**FRAGEN UND AUFGABEN:**
[a] Womit wurde im Textauszug über die Klage des Iran gegen Russland die Entscheidung begründet, die Lieferung der S-300 auf Eis zu legen?
[b] Führe den Textauszug über die zurückgezogene Klage des Iran gegen Russland nach seinem letzten Satz weiter.

**TEXTAUSZUG:**
+ + + +

Der Iran hat nach Angaben des russischen Vizepremiers Dmitri Rogosin seine Milliardenklage gegen Russland zurückgezogen, die vor mehreren Jahren in Genf wegen Nichtlieferung russischer Luftabwehr-Raketensysteme des Typs S-300 eingereicht worden war. Moskau hat 2015 angekündigt, die auf Eis gelegte Lieferung doch zu tätigen.
 
Quelle: Sputniknews

 

Der Iran habe seine Klage zurückgenommen und einen Vorschuss überwiesen, teilte Rogosin am Montag mit. Der neue Vertrag sei im vergangenen Jahr unterzeichnet worden und werde bereits umgesetzt.

 

Der Iran hatte bereits 2007 Luftabwehrraketen des Typs S-300PMU-1 im Wert von 800 Millionen US-Dollar bestellt. Im September 2010 legte der damalige russische Präsident Dmitri Medwedew die Lieferung auf Eis. Begründet wurde die Entscheidung mit den Sanktionen des UN-Sicherheitsrats, welche die Lieferung moderner Waffen an den Iran untersagten. Die Sanktionen waren wegen des iranischen Atomprogrammes verhängt worden.

+ + + +

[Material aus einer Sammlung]
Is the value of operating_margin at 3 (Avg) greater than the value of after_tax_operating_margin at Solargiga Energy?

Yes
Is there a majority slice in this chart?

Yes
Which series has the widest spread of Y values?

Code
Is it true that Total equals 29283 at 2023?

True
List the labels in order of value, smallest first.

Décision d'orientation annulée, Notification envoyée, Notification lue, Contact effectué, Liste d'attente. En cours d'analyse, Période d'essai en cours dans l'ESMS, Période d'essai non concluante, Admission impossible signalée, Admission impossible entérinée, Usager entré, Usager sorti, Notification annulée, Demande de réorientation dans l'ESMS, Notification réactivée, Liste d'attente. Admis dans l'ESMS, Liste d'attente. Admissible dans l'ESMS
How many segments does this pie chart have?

+ + + +

**LÖSUNGEN:**
[a] Mit den Sanktionen des UN-Sicherheitsrats, die die Lieferung moderner Waffen an den Iran untersagten.

[b]
 

Daraufhin verklagte Teheran Russland vor dem Internationalen Schiedsgericht in Genf auf vier Milliarden US-Dollar. Im April dieses Jahres hob Russland das S-300-Lieferverbot für den Iran wieder auf, nachdem sich die Sechsergruppe (die fünf UN-Vetomächte und Deutschland) mit dem Iran auf die Eckpunkte der Beendigung des Atomstreits geeinigt hatte.